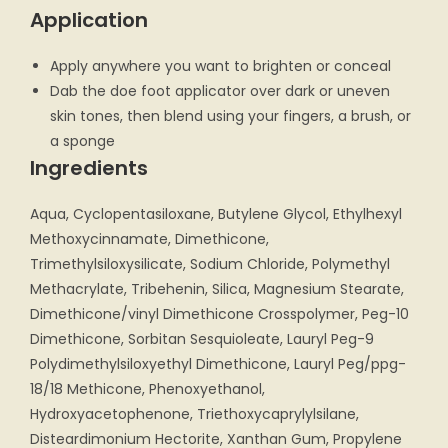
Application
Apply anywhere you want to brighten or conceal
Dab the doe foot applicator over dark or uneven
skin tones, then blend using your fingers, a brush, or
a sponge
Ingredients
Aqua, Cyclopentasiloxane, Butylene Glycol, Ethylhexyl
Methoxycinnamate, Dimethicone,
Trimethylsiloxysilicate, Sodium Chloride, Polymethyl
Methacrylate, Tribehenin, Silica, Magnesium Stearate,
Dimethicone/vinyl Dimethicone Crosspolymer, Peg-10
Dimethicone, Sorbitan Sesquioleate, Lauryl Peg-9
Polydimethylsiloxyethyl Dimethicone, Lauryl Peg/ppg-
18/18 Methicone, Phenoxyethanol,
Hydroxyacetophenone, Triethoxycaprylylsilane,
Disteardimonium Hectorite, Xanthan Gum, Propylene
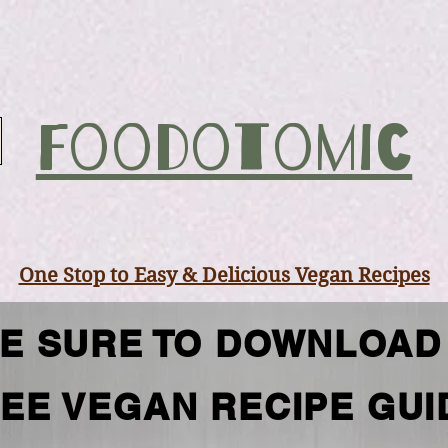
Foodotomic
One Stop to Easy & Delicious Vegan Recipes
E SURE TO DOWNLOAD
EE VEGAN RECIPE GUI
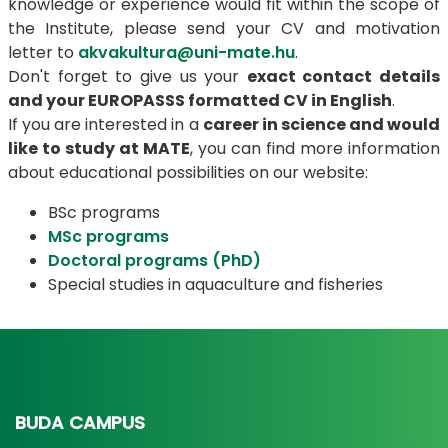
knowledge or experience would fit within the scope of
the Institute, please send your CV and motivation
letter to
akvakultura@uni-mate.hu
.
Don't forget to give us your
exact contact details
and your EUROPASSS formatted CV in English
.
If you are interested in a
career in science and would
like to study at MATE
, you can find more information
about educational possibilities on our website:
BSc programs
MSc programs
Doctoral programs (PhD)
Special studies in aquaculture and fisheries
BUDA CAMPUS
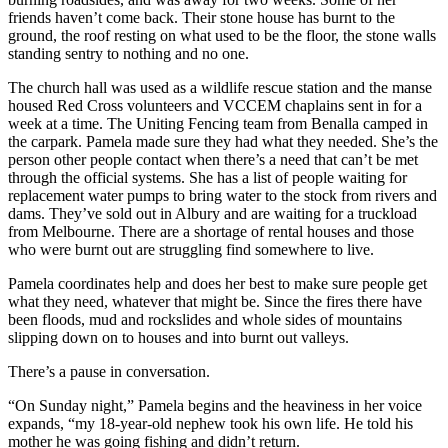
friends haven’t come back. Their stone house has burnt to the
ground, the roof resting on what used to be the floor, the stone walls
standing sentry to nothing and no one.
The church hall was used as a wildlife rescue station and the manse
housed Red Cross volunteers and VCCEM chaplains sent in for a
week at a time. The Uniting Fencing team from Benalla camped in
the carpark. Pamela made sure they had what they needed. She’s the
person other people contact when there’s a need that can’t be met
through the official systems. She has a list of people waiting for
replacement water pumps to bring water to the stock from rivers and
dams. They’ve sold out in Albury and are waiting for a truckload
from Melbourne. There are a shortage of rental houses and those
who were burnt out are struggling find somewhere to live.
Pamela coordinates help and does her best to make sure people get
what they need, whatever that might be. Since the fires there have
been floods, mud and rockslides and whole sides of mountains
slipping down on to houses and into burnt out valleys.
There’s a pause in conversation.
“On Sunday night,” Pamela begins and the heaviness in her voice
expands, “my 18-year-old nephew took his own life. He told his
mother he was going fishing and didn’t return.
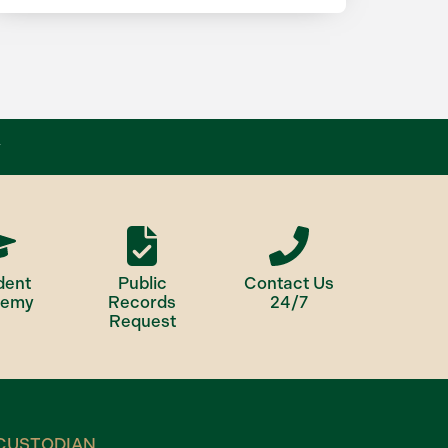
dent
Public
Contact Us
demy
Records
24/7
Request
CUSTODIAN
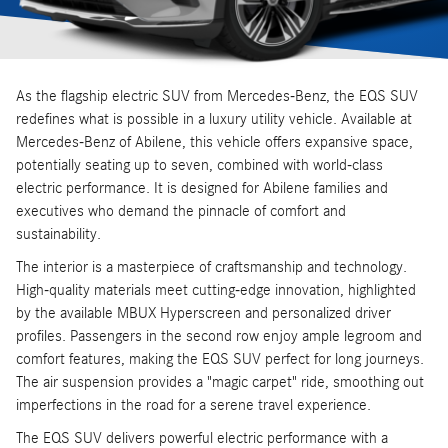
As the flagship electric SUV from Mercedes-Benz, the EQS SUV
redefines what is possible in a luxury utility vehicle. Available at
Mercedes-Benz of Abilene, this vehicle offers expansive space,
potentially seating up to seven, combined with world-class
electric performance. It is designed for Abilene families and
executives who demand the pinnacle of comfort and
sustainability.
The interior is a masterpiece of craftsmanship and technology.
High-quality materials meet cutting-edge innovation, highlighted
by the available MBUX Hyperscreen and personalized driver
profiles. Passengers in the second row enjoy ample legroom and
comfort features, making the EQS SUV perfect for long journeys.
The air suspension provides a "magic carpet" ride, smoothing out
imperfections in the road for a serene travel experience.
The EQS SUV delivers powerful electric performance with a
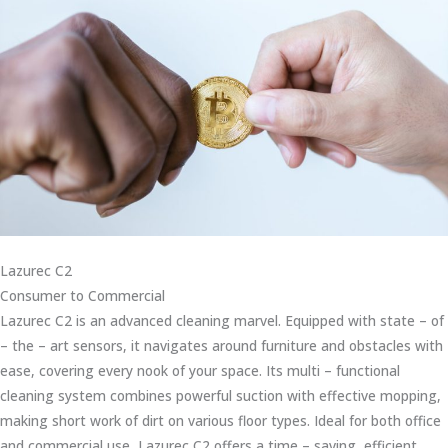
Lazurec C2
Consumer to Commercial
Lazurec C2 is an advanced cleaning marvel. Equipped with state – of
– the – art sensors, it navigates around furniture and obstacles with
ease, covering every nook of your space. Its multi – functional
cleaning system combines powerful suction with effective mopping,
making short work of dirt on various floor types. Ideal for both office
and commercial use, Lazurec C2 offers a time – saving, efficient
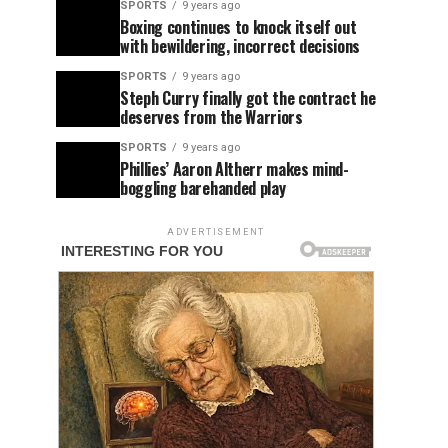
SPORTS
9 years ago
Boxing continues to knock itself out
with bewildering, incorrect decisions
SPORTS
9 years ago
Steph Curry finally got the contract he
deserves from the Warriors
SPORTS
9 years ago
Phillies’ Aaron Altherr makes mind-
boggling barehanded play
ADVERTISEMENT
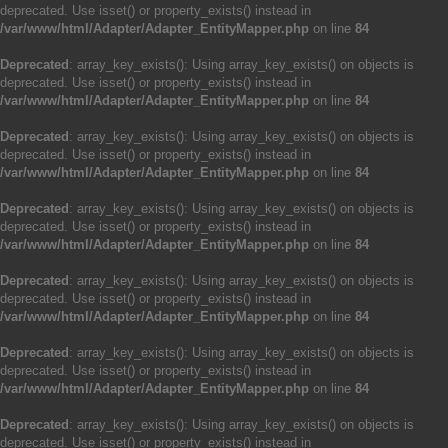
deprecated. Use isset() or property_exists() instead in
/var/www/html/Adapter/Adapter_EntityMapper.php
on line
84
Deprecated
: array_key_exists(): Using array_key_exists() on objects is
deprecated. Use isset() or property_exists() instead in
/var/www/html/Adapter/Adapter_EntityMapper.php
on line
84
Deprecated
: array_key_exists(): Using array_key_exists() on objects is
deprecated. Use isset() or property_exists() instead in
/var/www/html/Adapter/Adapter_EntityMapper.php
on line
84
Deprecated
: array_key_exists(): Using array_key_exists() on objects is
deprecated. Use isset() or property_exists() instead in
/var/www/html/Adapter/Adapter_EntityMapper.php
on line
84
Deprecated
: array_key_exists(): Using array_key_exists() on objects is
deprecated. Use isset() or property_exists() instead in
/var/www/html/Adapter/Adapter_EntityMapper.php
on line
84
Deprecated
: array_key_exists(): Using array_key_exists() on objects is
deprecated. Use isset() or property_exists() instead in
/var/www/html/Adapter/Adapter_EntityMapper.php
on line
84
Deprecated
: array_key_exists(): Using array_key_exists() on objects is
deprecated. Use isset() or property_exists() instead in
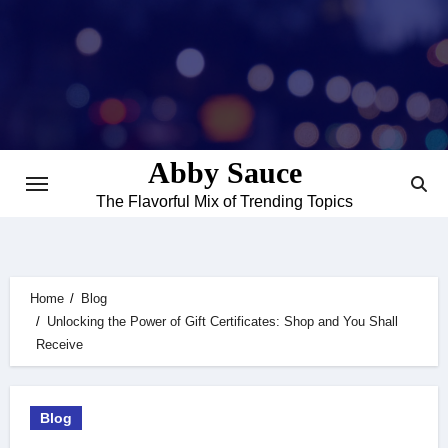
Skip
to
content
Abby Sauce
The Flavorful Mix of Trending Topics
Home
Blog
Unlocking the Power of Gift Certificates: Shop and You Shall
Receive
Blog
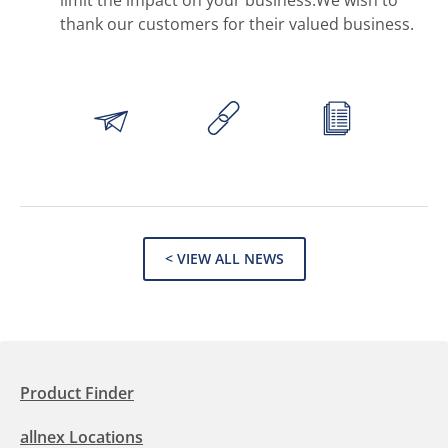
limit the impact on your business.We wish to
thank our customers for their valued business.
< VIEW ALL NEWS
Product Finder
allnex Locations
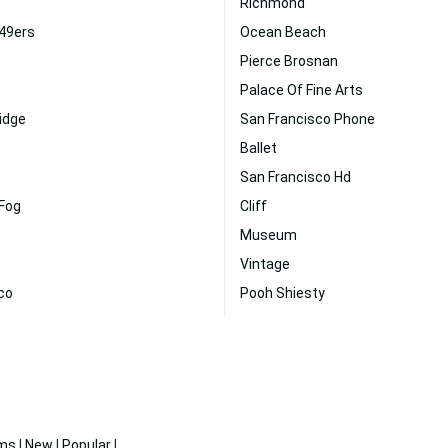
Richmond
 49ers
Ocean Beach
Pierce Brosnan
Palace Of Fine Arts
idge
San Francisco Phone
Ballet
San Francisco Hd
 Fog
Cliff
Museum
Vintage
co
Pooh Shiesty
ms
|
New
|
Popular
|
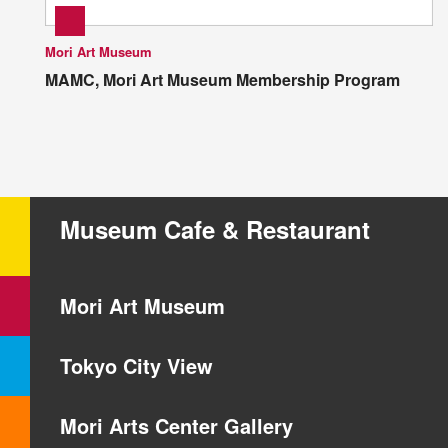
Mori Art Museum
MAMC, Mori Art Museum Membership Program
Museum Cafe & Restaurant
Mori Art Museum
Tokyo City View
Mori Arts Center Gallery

...

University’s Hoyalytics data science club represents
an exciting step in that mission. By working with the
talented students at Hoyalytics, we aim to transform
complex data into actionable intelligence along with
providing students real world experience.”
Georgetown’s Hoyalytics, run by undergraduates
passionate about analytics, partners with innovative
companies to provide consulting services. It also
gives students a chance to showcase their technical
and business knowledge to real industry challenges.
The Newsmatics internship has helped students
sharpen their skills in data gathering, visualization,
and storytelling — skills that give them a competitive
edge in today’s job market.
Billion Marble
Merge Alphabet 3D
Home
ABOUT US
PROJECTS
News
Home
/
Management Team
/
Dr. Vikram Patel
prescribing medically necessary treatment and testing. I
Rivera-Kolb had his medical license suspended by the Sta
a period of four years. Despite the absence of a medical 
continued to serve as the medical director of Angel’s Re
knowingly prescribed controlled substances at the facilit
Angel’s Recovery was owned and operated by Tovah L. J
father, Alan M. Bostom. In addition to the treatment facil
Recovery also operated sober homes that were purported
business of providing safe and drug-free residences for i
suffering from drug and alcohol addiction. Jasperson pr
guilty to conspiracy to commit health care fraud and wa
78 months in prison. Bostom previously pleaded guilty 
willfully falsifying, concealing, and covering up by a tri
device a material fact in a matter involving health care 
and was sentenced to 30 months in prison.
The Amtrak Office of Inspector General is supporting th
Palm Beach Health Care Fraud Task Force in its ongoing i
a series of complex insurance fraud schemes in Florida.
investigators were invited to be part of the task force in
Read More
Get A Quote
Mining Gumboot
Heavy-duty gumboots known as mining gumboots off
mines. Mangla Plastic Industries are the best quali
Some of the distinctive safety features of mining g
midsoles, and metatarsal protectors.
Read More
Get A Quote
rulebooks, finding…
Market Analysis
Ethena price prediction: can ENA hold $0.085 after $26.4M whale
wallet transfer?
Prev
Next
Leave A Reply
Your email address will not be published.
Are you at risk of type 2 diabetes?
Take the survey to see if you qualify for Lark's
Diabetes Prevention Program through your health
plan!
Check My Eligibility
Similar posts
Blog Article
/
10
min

# [Description of the task]
When a line in the data contains the string "real", copy that line.

# [Problem solution]
providing students real world experience.”
and business knowledge to real industry challenges.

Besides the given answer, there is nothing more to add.